Durante una parada cerca de Nîmes, nos dan un poco de agua, pan duro y mermelada variada. Los alimentos están incomestibles. En los vagones, algunos se han vuelto locos. Les rezuma baba de la comisura de los labios, se levantan, giran sobre sí mismos y gritan antes de derrumbarse sacudidos por espasmos que preceden a su muerte. Parecen perros rabiosos. Los nazis nos harán morir así a todos. Los que todavía conservan la razón no se atreven a mirarlos. Por tanto, los prisioneros cierran los ojos, se hacen un ovillo y se tapan las orejas.

– ¿Crees que la demencia es contagiosa? -me pregunta Claude.

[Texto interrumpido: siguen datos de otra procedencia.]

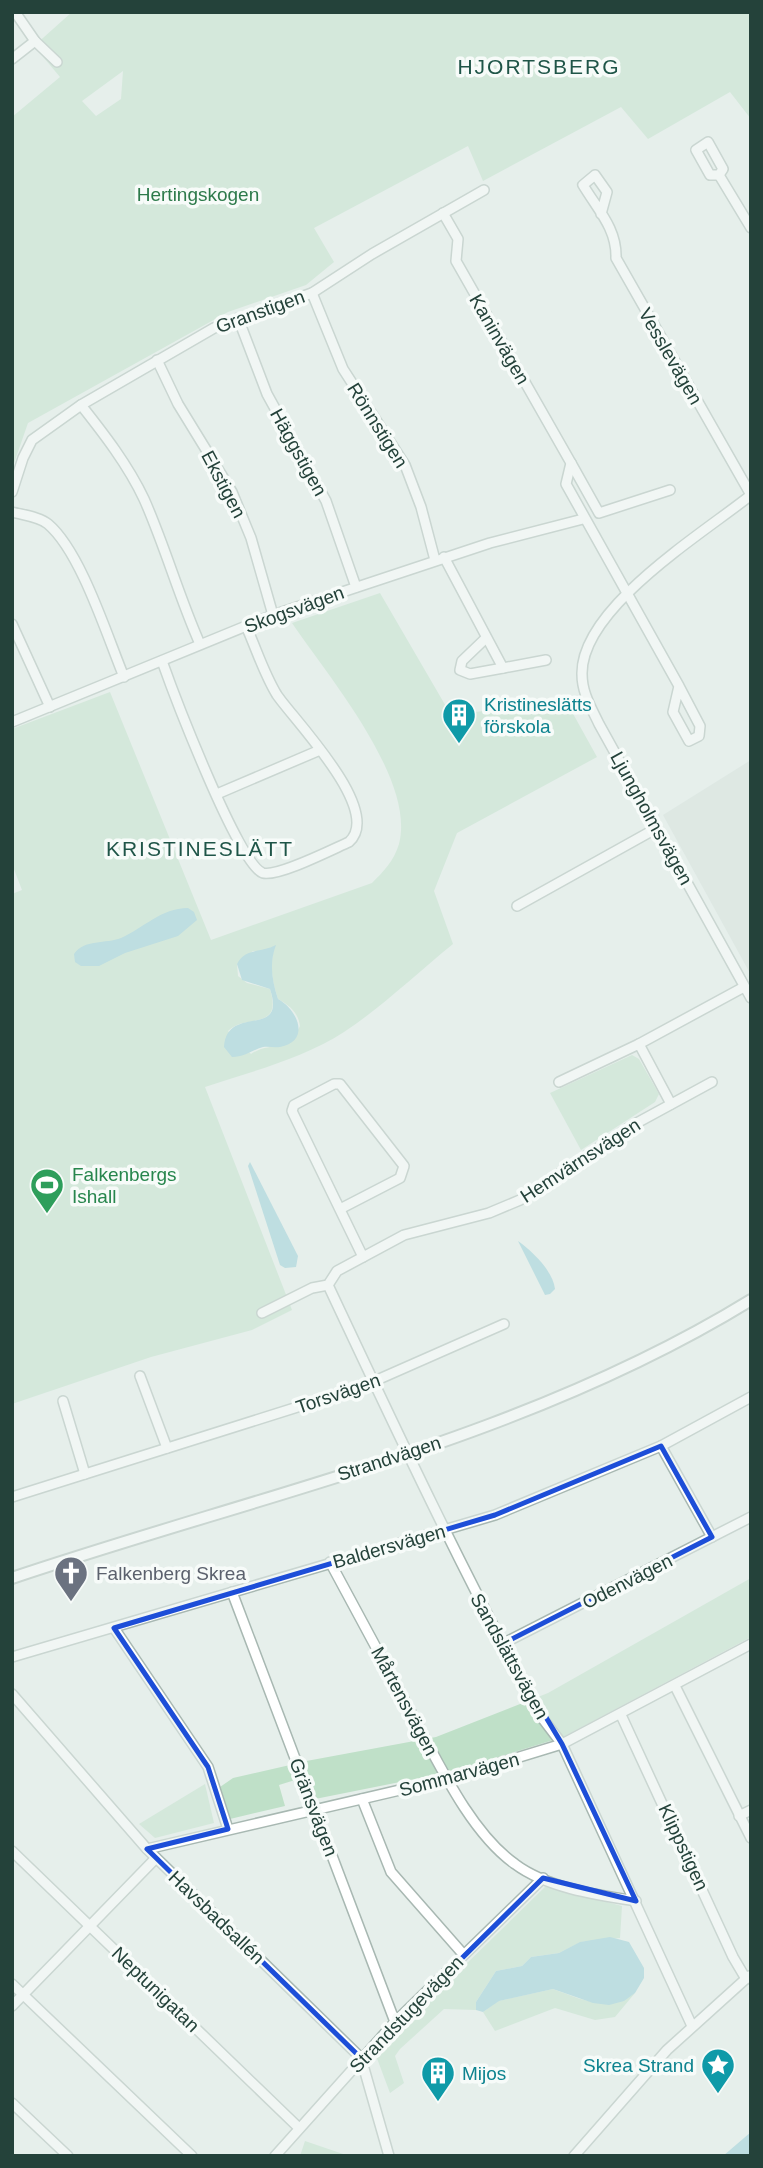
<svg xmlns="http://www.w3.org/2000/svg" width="763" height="2168" font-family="Helvetica,sans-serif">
<rect width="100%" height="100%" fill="#e6efeb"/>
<polygon fill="#d4dfda" points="751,760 751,975 663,815"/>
<g fill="#bfe0c8" fill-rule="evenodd">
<path d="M72,12h679v107l-21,-27 -82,47 -27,-32 -138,74 -15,-35 -154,82 20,34 -28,23 -78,27 -200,111 -16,46v-352l48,-40 -26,-31zM123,71l-2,28 -25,17 -14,-15z"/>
<path d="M380,593l71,122 115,-14 31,56 -140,76 -23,58 19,53c-36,29 -71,63 -109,88 -42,27 -91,39 -139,55l87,223 -40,20 -101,27 -139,47v-510l10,-4 -10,-26v-135l98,-37 101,248 161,-57c11,-11 22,-22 27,-39 17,-65 -72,-169 -107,-221zM275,946c-6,19 -3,35 3,53 12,7 20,13 22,27 -13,29 -28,14 -49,28l-23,-23c17,-18 55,1 42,-42l-23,-6 -9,-7 -1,-12 16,-13 7,1z"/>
<polygon points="632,1055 639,1059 659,1094 655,1102 581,1150 550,1093"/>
<polygon points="751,1578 751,1637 563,1737 450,1772 315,1799 301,1762 436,1737 548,1693"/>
<polygon points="290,1765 295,1780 279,1785 285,1806 230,1819 220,1787 233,1778"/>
<polygon points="205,1784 214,1823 155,1838 139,1824"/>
<polygon points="546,1886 622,1906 620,1938 581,1942 559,1953 531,1957 522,1966 496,1971 476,2002 476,2010 444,2009 400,2049 395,2056 404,2083 390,2093 375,2053"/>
<path d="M553,1989c28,10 54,24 82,4l-20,24 -20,3 -40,-12 -60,23 -12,-19 15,-11z"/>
<polygon points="305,2141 346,2155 345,2156 300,2156"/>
</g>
<g fill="#8ec9d4">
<path d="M188,908l6,4 3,8 -19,16 -53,17 -26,13h-18l-6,-4 -1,-8c10,-15 32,-10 47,-16 23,-10 40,-30 67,-30z"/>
<path d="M276,945c-7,18 -4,36 2,54 20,11 33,42 2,48 -6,1 -11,-1 -17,0 -11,3 -18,10 -31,10l-8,-10c3,-44 63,-7 46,-58l-28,-9 -5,-16c8,-16 24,-11 39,-19z"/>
<polygon points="250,1162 298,1256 296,1267 285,1268 280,1265 248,1166"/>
<path d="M518,1241c14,10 35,30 37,48l-5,5 -5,1z"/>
<polygon points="610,1937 629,1942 644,1968 644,1978 635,1993 624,2001 609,2005 593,2003 553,1989 499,2001 483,2012 476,2010 476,2002 496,1971 522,1966 531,1957 559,1953 580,1942"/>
<polygon points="751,2132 751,2156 723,2156"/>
</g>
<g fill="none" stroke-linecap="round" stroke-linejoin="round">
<g stroke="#a8b8b2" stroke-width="12">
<g id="minor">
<polyline points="15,12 35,41 57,62"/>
<polyline points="12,59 35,41"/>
<polygon points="708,142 723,169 719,175 710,175 696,150"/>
<polyline points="719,175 751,228"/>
<polyline points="443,213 458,239 456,261 460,268 571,463 566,484 679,686 673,712 689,741 699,736 700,726 679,686"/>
<path d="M601,214l6,-22 -12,-17 -12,10c15,25 34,44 33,73l135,237"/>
<polyline points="312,293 343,369 405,465 421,507 435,560"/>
<polyline points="238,318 267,394 326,501 356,587"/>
<polyline points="157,360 178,404 232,492 251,538 273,615"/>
<path d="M81,405c23,29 47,60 63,94 21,47 35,98 56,145"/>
<polyline points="571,463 599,513 670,490"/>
<polyline points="12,492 23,458 32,440 81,405 214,328 312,293 372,254 484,190"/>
<path d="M751,495c-49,39 -170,113 -169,179 0,19 9,33 17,50l152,274"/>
<path d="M12,512c11,3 28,5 36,12 33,28 59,112 76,153"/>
<polyline points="444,557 503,668 546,660"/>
<polyline points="12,624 50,707"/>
<polyline points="486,638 462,661 460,670 470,674 503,668"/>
<path d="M162,661c11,31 77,205 101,212 15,4 70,-24 86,-31 35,-31 -55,-122 -72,-147 -13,-21 -21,-47 -31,-69"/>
<polyline points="12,722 273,615 490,543 583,519"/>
<polyline points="217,794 320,750"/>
<polyline points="517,906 657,828"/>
<polyline points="639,1044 671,1104"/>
<polyline points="559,1082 639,1044 744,987"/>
<polyline points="340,1209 400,1178 404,1166 340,1084 334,1084 294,1105 292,1111 363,1257"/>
<path d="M328,1285c69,147 137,292 215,434l19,25 130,282"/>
<polyline points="262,1313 312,1288 328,1285 337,1271 404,1235 489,1213 520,1200 633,1125 712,1082"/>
<polyline points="140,1376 167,1448"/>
<polyline points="63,1401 85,1474"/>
<polyline points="661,1446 712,1537"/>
<polyline points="12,1497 361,1387 504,1324"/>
<path d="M330,1562c28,52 56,103 83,154 26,48 58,117 102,148 32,24 82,31 121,37"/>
<polyline points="232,1592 395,2022"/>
<polyline points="114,1628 208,1767 228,1829"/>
<polyline points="502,1644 751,1517"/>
<polyline points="12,1657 495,1515 661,1446 751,1397"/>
<polyline points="675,1686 751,1838"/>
<polyline points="12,1694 147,1849 361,2058 389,2156"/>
<polyline points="621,1715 733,1957 746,1979"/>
<polyline points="362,1799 391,1872 463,1954"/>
<polyline points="739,1816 751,1810"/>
<polyline points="147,1849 447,1779 562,1744 751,1644"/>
<polyline points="12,1851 299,2128"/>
<polyline points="12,1984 192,2156"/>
<polyline points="12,2006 156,1858"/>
<polyline points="12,2103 68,2156"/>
<polyline points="275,2156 395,2022 543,1878"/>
<polyline points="574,2156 667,2050 749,1976"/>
</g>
</g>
<g stroke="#a8b8b2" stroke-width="14">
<path id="tertiary" d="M12,1578c249,-84 513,-139 739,-278"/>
</g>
<use href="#minor" stroke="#fff" stroke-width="9"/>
<use href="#tertiary" stroke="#fff" stroke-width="10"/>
</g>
<path d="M0 0H763V2168H0ZM661,1446l51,91 -210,107 60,100 74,157 -93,-23 -182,180 -214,-209 81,-20 -20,-62 -94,-139 381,-113z" fill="#e6efeb" fill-opacity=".55" fill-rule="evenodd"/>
<path fill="none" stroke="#1d4ed8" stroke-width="5" stroke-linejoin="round" d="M661,1446l51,91 -210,107 60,100 74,157 -93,-23 -182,180 -214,-209 81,-20 -20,-62 -94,-139 381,-113z"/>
<defs>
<g id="building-pin" transform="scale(1.75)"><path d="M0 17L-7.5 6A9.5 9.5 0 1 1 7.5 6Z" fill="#0f9aa8" stroke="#f7fbf9"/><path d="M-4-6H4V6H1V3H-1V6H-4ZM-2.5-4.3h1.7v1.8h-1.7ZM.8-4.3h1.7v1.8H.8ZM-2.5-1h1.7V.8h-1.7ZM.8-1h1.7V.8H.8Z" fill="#fff"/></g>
<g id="stadium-pin" transform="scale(1.75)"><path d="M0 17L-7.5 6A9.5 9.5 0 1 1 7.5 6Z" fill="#2e9e5b" stroke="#f7fbf9"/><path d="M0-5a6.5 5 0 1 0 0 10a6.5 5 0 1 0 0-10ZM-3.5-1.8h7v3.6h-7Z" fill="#fff"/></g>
<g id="church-pin" transform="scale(1.75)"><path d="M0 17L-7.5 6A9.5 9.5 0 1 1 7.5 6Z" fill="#6b7280" stroke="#f7fbf9"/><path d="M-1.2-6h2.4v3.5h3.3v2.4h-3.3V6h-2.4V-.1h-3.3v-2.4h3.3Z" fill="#fff"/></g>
<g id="sight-pin" transform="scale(1.75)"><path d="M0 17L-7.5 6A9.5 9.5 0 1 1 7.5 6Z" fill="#0f9aa8" stroke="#f7fbf9"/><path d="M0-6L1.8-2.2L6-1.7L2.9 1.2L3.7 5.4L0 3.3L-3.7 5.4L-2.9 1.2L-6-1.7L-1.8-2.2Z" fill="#fff"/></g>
</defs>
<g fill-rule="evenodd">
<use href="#building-pin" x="459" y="715"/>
<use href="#stadium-pin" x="47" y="1185"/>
<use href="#church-pin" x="71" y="1573"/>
<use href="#sight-pin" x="718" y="2065"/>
<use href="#building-pin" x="438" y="2073"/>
</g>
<g text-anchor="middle" stroke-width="7" stroke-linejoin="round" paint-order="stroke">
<g font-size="19" fill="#2d7a4b" stroke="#f7fbf9">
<text x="198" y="201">Hertingskogen</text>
</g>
<g font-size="19" fill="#24423a" stroke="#f7fbf9">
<text transform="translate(260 311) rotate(-20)" y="7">Granstigen</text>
<text transform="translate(500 339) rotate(60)" y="7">Kaninvägen</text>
<text transform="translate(671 356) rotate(60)" y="7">Vesslevägen</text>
<text transform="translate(378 425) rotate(58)" y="7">Rönnstigen</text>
<text transform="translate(299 452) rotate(61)" y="7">Häggstigen</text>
<text transform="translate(224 484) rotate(62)" y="7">Ekstigen</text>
<text transform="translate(294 609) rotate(-20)" y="7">Skogsvägen</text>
<text transform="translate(652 818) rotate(61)" y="7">Ljungholmsvägen</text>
<text transform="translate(580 1160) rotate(-33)" y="7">Hemvärnsvägen</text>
<text transform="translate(338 1393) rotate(-19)" y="7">Torsvägen</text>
<text transform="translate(389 1458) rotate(-18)" y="7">Strandvägen</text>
<text transform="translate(389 1546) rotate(-16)" y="7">Baldersvägen</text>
<text transform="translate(627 1581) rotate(-27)" y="7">Odenvägen</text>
<text transform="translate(510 1656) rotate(61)" y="7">Sandslättsvägen</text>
<text transform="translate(405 1701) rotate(62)" y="7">Mårtensvägen</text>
<text transform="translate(459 1774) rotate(-15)" y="7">Sommarvägen</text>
<text transform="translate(314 1807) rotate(69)" y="7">Gränsvägen</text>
<text transform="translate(684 1847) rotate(65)" y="7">Klippstigen</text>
<text transform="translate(217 1917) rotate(44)" y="7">Havsbadsallén</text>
<text transform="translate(156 1989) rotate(44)" y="7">Neptunigatan</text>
<text transform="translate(406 2014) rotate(-46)" y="7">Strandstugevägen</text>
</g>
<g font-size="19" fill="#0d838f" stroke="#f7fbf9" text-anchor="start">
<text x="484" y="711">Kristineslätts<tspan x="484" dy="22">förskola</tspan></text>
<text x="694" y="2072" text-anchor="end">Skrea Strand</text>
<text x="462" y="2080">Mijos</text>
</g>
<g font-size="19" fill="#27864d" stroke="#f7fbf9" text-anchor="start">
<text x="72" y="1181">Falkenbergs<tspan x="72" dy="22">Ishall</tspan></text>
</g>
<g font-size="19" fill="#5b616d" stroke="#f7fbf9" text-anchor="start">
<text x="96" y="1580">Falkenberg Skrea</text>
</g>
<g font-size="21" letter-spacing="2" fill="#1f5548" stroke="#f7fbf9">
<text x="539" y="74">HJORTSBERG</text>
<text x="200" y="856">KRISTINESLÄTT</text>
</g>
</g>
<rect width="763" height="2168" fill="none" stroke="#24423a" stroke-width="28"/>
</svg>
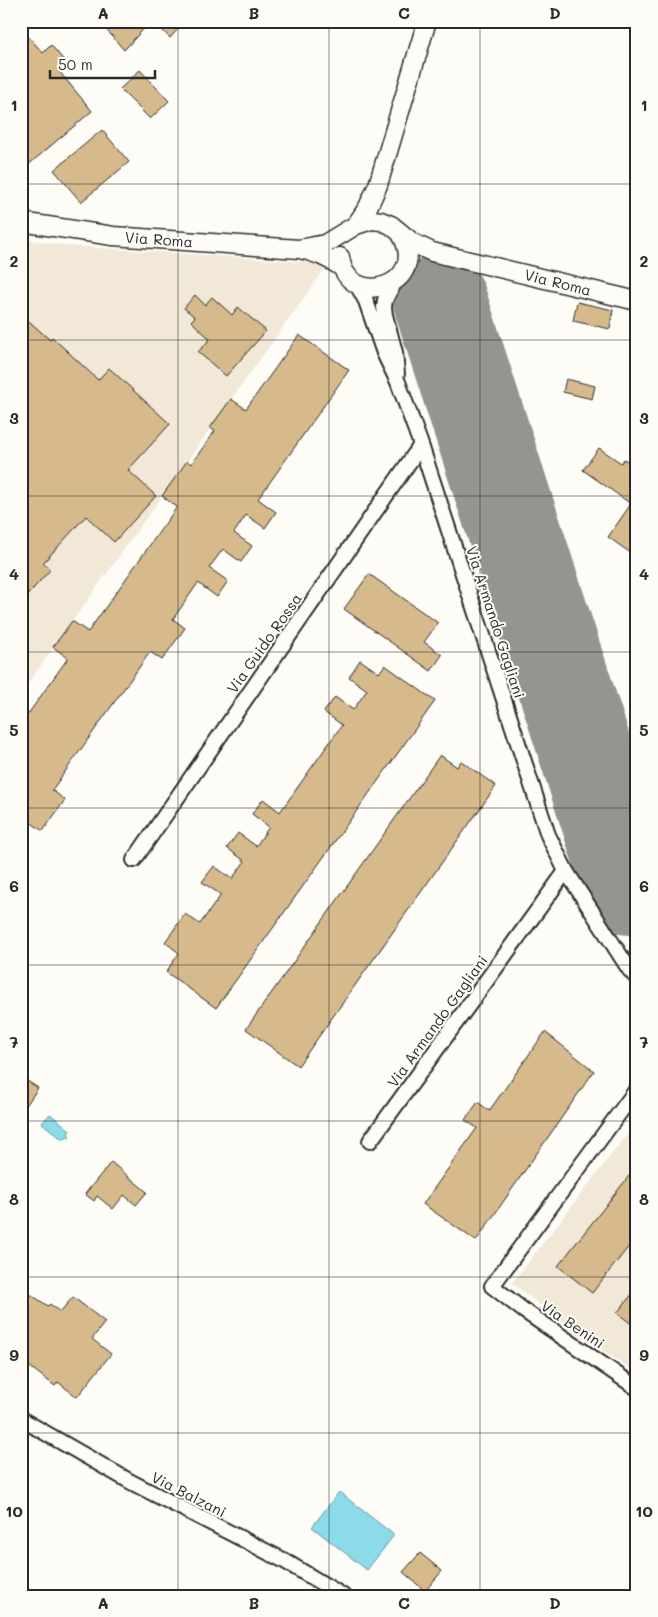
<svg xmlns="http://www.w3.org/2000/svg" width="658" height="1617" viewBox="0 0 658 1617" font-family="Mali,sans-serif">
<style>
.built{fill:#f1e8d7}
.water{fill:#8cdbea;stroke:#65959e}
.lines{fill:none;stroke-linecap:round;stroke-linejoin:round}
.taxiway{stroke:#949491;stroke-width:38}
.runway{stroke:#949491;stroke-width:94}
.building{fill:#d6ba8b;stroke:#2b2b2b}
.minor-casing{stroke:#2b2b2b;stroke-width:18}
.tertiary-casing{stroke:#2b2b2b;stroke-width:21}
.minor{stroke:#fdfcf7;stroke-width:14}
.tertiary{stroke:#fdfcf7;stroke-width:18}
.grid{fill:none;stroke:#2b2b2b;stroke-width:1;stroke-opacity:0.55}
.labels{text-anchor:middle;dominant-baseline:central;stroke-width:4;stroke-linejoin:round;paint-order:stroke}
.street-label{font-size:15px;fill:#2b2b2b;stroke:#fdfcf7}
.neatline{fill:none;stroke:#2b2b2b;stroke-width:2}
.grid-label{font-size:16px;text-anchor:middle;font-weight:bold;fill:#2b2b2b}
</style>
<rect width="100%" height="100%" fill="#fdfcf7"/>
<filter id="ink" filterUnits="userSpaceOnUse"><feTurbulence type="fractalNoise" baseFrequency=".02" numOctaves="2"/><feDisplacementMap in="SourceGraphic" scale="10" xChannelSelector="R" yChannelSelector="G"/><feConvolveMatrix kernelMatrix="1 2 1 2 8 2 1 2 1" color-interpolation-filters="sRGB"/></filter>
<g filter="url(#ink)">
<path class="built" d="M31 240 70 246 319 263 326 267 21 693V243Z
M637 1122V1373L577 1333 512 1283Z"/>
<path class="water" d="M50 1114 70 1130 68 1133 70 1138 65 1137 63 1140 42 1123Z
M339 1492 394 1535 367 1570 312 1527Z"/>
<g class="lines">
<path class="taxiway" d="M624 868 637 863"/>
<path class="runway" d="M440 301 630 888"/>
</g>
<path class="building" d="M99 21H151L124 50Z
M153 21H185L170 38Z
M21 28 43 53 51 45 66 63 58 70 92 111 21 171Z
M140 70 169 101 150 119 120 89Z
M102 130 129 162 81 202 54 170Z
M195 295 205 305 212 297 232 315 238 307 266 331 226 376 198 352 210 339 191 321 195 317 184 308Z
M577 302 613 310 610 329 573 321Z
M21 314 50 340 52 337 98 380 109 368 170 424 128 470 156 496 114 542 86 516 43 563 50 570 21 602Z
M299 335 349 370 258 499 276 512 265 528 246 515 234 533 252 546 241 562 223 549 209 568 228 581 217 597 198 583 173 619 185 628 162 660 150 652 52 790 65 800 43 831 30 822 21 833V724L68 658 53 647 72 621 88 632 177 507 162 496 187 461 191 464 215 431 210 428 231 399 246 409Z
M566 379 595 386 592 399 563 392Z
M599 448 621 463 624 459 637 468V547L632 554 608 537 631 504 583 470Z
M369 574 438 623 424 642 442 655 431 671 344 609Z
M360 660 379 673 385 665 435 701 216 1008 166 972 179 953 165 942 185 914 200 924 221 895 202 882 214 866 232 879 245 861 227 848 238 833 256 846 269 827 252 814 263 799 280 812 342 725 324 712 335 697 353 710 367 690 349 677Z
M440 755 457 767 461 761 496 786 298 1066 246 1029Z
M545 1032 594 1071 476 1241 423 1204 477 1128 465 1120 478 1102 489 1111Z
M21 1077 38 1088 21 1113Z
M111 1162 147 1192 136 1205 124 1195 113 1209 97 1196 94 1201 85 1194Z
M637 1166V1236L592 1293 558 1266Z
M21 1288 48 1306 50 1304 60 1312 73 1297 105 1322 92 1339 111 1354 77 1397 58 1382 55 1386 21 1360Z
M637 1288V1328L617 1313Z
M420 1553 442 1571 425 1591 403 1572Z"/>
<g class="lines">
<g class="minor-casing">
<path id="minor" d="M395 281 385 300 384 307 385 315 395 352 397 374
M356 283 366 301 384 353 398 382 421 445 548 835 566 871 629 969 637 978
M134 860 421 445
M637 1089 492 1286 523 1310 637 1388
M370 1141 566 871
M21 1419 131 1482 283 1560 343 1596"/>
</g>
<g class="tertiary-casing">
<path id="tertiary" d="M21 222 113 236 299 249C316 252 329 258 343 268
M356 225 368 207 378 185 427 21
M299 249 325 244 356 225 372 220 381 221 391 225 413 243 432 252 637 301
M340 257C347 312 432 286 401 234"/>
</g>
<use href="#minor" class="minor"/>
<use href="#tertiary" class="tertiary"/>
</g>
</g>
<path class="grid" d="M178 21V1596M329 21V1596M480 21V1596M21 184H637M21 340H637M21 496H637M21 652H637M21 808H637M21 965H637M21 1121H637M21 1277H637M21 1433H637"/>
<g class="labels">
<g class="street-label">
<text transform="translate(159 239) rotate(4)">Via Roma</text>
<text transform="translate(558 282) rotate(14)">Via Roma</text>
<text transform="translate(496 622) rotate(72)">Via Armando Gagliani</text>
<text transform="translate(264 643) rotate(-55)">Via Guido Rossa</text>
<text transform="translate(437 1021) rotate(-54)">Via Armando Gagliani</text>
<text transform="translate(573 1324) rotate(34)">Via Benini</text>
<text transform="translate(189 1494) rotate(27)">Via Balzani</text>
</g>
</g>
<rect width="658" height="1617" fill="none" stroke="#fdfcf7" stroke-width="55"/>
<path d="M50 70v8h105v-8" fill="none" stroke="#2b2b2b" stroke-width="2.5"/>
<text x="58" y="70" font-size="15" fill="#2b2b2b" stroke="#fdfcf7" stroke-width="4" paint-order="stroke">50 m</text>
<rect x="28" y="28" width="602" height="1562" class="neatline"/>
<g class="grid-label">
<text x="103" y="19">A</text>
<text x="254" y="19">B</text>
<text x="404" y="19">C</text>
<text x="555" y="19">D</text>
<text x="14" y="111">1</text>
<text x="644" y="111">1</text>
<text x="14" y="267">2</text>
<text x="644" y="267">2</text>
<text x="14" y="424">3</text>
<text x="644" y="424">3</text>
<text x="14" y="580">4</text>
<text x="644" y="580">4</text>
<text x="14" y="736">5</text>
<text x="644" y="736">5</text>
<text x="14" y="892">6</text>
<text x="644" y="892">6</text>
<text x="14" y="1048">7</text>
<text x="644" y="1048">7</text>
<text x="14" y="1205">8</text>
<text x="644" y="1205">8</text>
<text x="14" y="1361">9</text>
<text x="644" y="1361">9</text>
<text x="14" y="1517">10</text>
<text x="644" y="1517">10</text>
<text x="103" y="1609">A</text>
<text x="254" y="1609">B</text>
<text x="404" y="1609">C</text>
<text x="555" y="1609">D</text>
</g>
</svg>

– No sé nada, pero haced que se callen -suplica François. A lo lejos, las bombas caen sobre Nîmes. El tren se detiene en Remoulins.

15 de agosto

El convoy no se ha movido desde hace varios días. Desembarcan el cadáver de un prisionero que ha muerto de hambre. Los más enfermos reciben autorización para ir a aliviarse a lo largo de la vía. Aprovechan y arrancan briznas de hierbas que reparten al volver. Los hambrientos deportados se pelean por este alimento.

Los americanos y los franceses han desembarcado en Sainte-Máxime. Schuster busca una forma de pasar entre las filas aliadas que lo rodean, pero ¿cómo hacer para subir el valle del Ródano, y antes de eso, cruzar el río, cuando todos los puentes han sido bombardeados?